Nasza Loteria SR - pasek na kartach artykułów

Wielkanoc 2017 będzie droga. Wzrosły ceny produktów spożywczych

Alicja Zboińska
Alicja Zboińska
Producenci z Łódzkiego deklarują, że nie podnosili w tym roku cen białej kiełbasy. Najbardziej zdrożały cukier oraz masło. Droższe są też mąka i jajka - więcej zapłacimy za ciasta.

To nie będą tanie święta, zwłaszcza w porównaniu z ubiegłorocznymi. W ciągu roku wzrosły bowiem ceny żywności, najbardziej dotkliwe są podwyżki cen masła i cukru. Zdrożały także inne artykuły spożywcze, bez których ciężko byłoby przygotować wielkanocne potrawy.

Z badania firmy Provident wynika, że na przygotowanie tegorocznych świąt Polacy wydadzą średnio 400 zł. Wysokość wielkanocnych wydatków jest uzależniona od tego, czy w rodzinie są dzieci. Jeśli tak, to wydatki świąteczne wzrosną średnio do 442 zł. Rodziny bezdzietne wydadzą znacznie mniej - średnio 302 zł. - Różnica wynika z chęci obdarowania najmłodszych prezentami - tak różnicę tłumaczy Karolina Łuczak, kierownik ds. komunikacji Provident Polska. - Chęć kupienia upominków wielkanocnych deklaruje 37 procent badanych, a na prezenty chcą przeznaczyć średnio 123 zł.

**Zobacz też:

ZDiT Łódź planuje podwyżki biletów MPK w 2017 roku

**

Duży wpływ na cenę wielkanocnego koszyka ma biała kiełbasa. W zakładach mięsnych właśnie kończy się jej zwiększona produkcja.

- Na święta przygotowujemy 2,5 tony kiełbasy białej surowej - mówi Damian Łągiew-ski, dyrektor ds. sprzedaży Zakładów Przetwórstwa Mięsnego „Miazek” z Łodzi.

- To pięć razy więcej niż w innych okresach roku. Nasza kiełbasa kosztuje 17,50 zł za kilogram, ale „prawdziwa” musi tyle kosztować. Aż 95 procent składu to mięso wieprzowe, do tego dochodzą naturalne przyprawy i trochę wody. W tym roku cena nie wzrosła, kiełbasa kosztuje tyle samo, co przed ostatnią Wielkanocą.

W zakładach „Miazek” intensywna produkcja białej kiełbasy będzie się odbywać do czwartku włącznie, gotowy produkt można bowiem jeść przez cztery dni.

#### [TWOJE ZADANIE]
Powtórz słowo w słowo fragment tekstu o świątecznych cenach, od słów „To nie będą” aż do słów „przygotować wielkanocne potrawy.” włącznie.

#### [DOSTARCZONE DANE]
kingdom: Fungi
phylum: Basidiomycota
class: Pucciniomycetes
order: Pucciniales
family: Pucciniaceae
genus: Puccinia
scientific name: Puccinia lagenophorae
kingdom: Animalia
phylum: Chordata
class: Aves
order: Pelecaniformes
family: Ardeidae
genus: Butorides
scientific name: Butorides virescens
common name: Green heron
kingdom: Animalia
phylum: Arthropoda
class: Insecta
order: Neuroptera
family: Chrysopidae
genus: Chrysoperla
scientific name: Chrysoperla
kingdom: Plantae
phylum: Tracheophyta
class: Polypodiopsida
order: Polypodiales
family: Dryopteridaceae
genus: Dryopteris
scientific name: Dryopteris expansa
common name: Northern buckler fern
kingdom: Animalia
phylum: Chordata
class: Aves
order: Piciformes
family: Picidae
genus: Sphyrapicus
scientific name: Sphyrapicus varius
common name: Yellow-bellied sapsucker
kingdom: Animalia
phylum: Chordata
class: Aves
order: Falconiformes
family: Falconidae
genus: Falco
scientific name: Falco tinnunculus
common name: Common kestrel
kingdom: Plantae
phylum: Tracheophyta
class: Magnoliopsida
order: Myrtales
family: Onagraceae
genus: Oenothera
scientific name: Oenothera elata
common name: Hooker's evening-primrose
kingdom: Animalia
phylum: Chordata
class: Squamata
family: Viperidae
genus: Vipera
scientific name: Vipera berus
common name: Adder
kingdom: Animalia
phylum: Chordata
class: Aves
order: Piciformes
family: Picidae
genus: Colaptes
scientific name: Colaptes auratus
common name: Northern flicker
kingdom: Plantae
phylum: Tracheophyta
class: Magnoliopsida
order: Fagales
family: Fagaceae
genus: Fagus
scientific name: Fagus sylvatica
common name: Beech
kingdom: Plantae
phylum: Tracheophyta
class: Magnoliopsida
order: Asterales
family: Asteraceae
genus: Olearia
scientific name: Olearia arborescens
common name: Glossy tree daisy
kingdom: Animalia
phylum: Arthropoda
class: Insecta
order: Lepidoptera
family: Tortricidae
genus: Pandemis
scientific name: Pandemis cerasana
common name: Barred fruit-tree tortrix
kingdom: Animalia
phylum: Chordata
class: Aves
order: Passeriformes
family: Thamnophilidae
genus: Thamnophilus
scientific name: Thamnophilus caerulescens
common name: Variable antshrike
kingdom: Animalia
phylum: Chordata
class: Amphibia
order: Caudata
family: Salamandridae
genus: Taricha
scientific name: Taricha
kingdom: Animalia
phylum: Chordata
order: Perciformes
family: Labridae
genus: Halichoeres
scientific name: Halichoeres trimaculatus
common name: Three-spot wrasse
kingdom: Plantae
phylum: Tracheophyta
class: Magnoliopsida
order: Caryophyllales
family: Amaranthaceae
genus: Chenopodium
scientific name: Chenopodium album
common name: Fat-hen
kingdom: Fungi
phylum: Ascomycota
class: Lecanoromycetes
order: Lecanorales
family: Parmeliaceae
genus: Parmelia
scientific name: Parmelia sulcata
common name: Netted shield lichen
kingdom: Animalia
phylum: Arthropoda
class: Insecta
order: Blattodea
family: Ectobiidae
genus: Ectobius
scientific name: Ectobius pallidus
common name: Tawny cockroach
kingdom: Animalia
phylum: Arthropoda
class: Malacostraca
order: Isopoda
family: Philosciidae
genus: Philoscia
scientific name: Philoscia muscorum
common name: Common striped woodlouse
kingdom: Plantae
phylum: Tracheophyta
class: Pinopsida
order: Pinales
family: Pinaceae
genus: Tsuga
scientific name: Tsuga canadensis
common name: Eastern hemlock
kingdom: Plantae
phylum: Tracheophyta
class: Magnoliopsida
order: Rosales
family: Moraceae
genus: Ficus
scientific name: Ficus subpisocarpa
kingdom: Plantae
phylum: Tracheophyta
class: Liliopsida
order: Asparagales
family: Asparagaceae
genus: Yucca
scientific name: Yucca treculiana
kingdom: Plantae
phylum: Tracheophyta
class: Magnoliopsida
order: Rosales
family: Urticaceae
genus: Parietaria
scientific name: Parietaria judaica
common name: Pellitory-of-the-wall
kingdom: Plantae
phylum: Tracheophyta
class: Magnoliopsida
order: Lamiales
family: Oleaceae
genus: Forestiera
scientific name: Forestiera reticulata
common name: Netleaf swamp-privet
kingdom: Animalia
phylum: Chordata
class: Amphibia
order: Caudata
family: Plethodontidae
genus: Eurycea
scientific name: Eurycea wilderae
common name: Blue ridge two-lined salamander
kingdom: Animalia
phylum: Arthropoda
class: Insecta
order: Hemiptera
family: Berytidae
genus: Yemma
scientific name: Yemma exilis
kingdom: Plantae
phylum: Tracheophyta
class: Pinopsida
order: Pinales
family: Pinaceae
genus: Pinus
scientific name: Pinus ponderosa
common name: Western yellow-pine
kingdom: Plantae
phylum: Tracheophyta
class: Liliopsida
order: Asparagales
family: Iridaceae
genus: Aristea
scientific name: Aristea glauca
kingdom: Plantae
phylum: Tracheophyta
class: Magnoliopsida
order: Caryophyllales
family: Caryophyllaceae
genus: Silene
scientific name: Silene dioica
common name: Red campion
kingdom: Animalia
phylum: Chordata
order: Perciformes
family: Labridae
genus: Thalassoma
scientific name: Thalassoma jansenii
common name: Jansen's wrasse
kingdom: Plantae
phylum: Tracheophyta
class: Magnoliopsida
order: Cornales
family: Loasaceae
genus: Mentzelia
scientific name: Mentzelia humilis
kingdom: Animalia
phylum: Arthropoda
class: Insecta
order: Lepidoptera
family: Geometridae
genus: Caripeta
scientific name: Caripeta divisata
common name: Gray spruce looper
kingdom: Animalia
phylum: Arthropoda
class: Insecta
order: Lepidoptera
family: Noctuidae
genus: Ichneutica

#### [ROZWIĄZANIE]
To nie będą tanie święta, zwłaszcza w porównaniu z ubiegłorocznymi. W ciągu roku wzrosły bowiem ceny żywności, najbardziej dotkliwe są podwyżki cen masła i cukru. Zdrożały także inne artykuły spożywcze, bez których ciężko byłoby przygotować wielkanocne potrawy.